***** Document text *****

At Armstrong & Bradylyons PLLC, Scott defends executives, financial professionals, and medical professionals facing complex white-collar investigations and charges. He provides creative and tenacious defenses in cases involving allegations of healthcare fraud, cryptocurrency and digital asset fraud, securities fraud, insider trading, market manipulation, computer fraud, procurement fraud, FCPA violations, bank fraud, and money laundering.
Scott also represents companies and individuals in high-stakes business disputes and civil litigation involving fraud and related misconduct. His first-chair experience in complex federal cases also makes him a valuable trial partner for other attorneys navigating high-stakes matters through trial.

*****

__Description of the task__: Reproduce the full attorney profile text word for word. The listing has no connection to the attorney profile text.

***** Data *****

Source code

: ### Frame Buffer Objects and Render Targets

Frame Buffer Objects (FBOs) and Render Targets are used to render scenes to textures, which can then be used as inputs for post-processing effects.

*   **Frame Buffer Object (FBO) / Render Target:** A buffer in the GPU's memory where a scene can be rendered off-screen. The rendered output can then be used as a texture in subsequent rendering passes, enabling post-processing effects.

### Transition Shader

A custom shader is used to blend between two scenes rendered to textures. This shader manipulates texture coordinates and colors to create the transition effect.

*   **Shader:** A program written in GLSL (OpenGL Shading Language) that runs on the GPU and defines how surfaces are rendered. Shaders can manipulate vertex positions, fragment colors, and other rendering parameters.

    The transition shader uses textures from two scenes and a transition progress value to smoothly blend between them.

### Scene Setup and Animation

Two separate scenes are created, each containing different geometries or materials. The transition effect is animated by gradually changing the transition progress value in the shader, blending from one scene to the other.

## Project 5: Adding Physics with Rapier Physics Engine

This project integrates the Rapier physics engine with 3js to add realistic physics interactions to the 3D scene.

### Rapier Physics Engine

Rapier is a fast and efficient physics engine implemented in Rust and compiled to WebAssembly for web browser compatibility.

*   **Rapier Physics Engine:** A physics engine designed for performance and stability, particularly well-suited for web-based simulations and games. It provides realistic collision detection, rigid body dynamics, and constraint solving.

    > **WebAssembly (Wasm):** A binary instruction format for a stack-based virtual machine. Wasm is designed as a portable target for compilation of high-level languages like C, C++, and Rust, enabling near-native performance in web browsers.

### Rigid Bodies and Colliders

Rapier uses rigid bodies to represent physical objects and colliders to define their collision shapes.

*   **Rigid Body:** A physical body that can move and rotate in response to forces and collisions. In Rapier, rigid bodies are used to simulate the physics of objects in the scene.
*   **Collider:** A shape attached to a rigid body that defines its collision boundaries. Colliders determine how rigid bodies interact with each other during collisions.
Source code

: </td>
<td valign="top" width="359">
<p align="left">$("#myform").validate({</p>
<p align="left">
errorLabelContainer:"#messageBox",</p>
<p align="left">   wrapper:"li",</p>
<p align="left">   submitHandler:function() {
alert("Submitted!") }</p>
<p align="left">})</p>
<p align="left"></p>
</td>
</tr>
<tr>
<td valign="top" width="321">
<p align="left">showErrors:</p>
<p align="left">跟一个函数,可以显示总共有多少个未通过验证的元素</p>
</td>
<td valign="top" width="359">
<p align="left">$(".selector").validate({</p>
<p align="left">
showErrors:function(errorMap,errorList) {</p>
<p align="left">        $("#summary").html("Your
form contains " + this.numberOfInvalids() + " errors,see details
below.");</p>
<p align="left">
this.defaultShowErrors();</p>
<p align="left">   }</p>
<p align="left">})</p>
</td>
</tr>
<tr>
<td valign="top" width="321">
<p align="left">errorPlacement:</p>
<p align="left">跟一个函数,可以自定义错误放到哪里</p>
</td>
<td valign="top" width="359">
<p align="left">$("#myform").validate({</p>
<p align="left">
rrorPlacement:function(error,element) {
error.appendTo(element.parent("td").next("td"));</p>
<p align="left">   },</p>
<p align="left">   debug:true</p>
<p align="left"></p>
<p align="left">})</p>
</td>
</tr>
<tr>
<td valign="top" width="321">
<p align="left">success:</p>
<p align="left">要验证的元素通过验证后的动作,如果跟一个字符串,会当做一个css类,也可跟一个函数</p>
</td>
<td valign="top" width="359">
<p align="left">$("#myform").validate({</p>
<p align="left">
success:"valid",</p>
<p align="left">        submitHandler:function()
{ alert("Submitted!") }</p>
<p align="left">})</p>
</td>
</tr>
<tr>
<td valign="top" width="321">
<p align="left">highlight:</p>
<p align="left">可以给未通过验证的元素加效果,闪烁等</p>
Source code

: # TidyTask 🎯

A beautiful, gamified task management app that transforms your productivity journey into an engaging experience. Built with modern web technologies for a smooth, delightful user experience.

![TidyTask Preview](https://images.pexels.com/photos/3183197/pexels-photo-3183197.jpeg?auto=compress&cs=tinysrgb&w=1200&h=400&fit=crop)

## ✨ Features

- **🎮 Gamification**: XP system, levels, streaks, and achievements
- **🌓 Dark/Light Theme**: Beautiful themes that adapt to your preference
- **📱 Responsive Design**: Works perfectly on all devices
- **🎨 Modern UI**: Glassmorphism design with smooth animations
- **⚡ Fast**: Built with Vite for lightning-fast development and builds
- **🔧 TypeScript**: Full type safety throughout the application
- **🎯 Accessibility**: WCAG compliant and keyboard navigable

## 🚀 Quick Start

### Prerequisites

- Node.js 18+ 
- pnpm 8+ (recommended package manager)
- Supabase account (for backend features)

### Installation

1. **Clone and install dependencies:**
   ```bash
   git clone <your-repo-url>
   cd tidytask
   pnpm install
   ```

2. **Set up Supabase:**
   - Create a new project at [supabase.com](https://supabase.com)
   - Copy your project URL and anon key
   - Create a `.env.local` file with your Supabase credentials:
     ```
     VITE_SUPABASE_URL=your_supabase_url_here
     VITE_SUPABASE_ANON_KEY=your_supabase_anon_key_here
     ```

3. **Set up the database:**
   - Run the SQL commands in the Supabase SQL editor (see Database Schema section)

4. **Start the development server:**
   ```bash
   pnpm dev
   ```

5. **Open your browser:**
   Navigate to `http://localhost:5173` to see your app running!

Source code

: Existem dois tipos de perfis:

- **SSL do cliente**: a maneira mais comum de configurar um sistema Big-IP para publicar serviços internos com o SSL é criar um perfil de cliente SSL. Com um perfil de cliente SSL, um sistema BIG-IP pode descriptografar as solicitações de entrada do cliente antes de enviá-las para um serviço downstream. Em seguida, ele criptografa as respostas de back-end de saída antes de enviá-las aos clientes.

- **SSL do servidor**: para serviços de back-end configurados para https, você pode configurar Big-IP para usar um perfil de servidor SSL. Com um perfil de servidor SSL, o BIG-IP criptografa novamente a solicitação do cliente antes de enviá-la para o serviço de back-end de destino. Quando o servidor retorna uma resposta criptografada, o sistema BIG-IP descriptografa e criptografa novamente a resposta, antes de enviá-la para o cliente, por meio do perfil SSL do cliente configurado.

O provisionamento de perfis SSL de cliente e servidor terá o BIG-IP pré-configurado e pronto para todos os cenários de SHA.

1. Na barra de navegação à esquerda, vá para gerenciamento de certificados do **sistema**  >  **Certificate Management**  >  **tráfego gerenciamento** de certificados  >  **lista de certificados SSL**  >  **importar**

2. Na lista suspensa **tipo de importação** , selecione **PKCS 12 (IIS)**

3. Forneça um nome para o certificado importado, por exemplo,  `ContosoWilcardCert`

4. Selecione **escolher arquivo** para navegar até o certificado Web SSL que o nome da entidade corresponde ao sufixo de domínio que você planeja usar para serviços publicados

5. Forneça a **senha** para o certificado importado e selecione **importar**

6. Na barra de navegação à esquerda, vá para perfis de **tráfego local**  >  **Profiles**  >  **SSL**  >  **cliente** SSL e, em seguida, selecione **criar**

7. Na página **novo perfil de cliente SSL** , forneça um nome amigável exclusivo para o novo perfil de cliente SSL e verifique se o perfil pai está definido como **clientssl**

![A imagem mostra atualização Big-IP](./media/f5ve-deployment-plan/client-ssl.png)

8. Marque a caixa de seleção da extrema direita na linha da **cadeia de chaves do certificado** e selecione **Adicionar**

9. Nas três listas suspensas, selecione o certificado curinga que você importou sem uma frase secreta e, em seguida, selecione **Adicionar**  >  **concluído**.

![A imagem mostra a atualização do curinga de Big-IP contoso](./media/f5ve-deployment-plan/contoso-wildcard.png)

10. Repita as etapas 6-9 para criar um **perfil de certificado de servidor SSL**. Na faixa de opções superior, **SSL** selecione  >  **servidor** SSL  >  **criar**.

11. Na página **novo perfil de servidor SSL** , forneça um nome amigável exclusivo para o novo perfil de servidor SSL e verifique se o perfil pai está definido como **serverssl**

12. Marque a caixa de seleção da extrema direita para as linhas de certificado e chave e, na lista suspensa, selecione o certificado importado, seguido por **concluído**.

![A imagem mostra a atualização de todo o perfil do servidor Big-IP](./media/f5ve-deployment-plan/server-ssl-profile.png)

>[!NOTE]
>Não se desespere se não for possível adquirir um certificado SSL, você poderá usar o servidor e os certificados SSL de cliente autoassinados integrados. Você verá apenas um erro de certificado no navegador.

*****

__Response to the exercise__:
At Armstrong & Bradylyons PLLC, Scott defends executives, financial professionals, and medical professionals facing complex white-collar investigations and charges. He provides creative and tenacious defenses in cases involving allegations of healthcare fraud, cryptocurrency and digital asset fraud, securities fraud, insider trading, market manipulation, computer fraud, procurement fraud, FCPA violations, bank fraud, and money laundering.
Scott also represents companies and individuals in high-stakes business disputes and civil litigation involving fraud and related misconduct. His first-chair experience in complex federal cases also makes him a valuable trial partner for other attorneys navigating high-stakes matters through trial.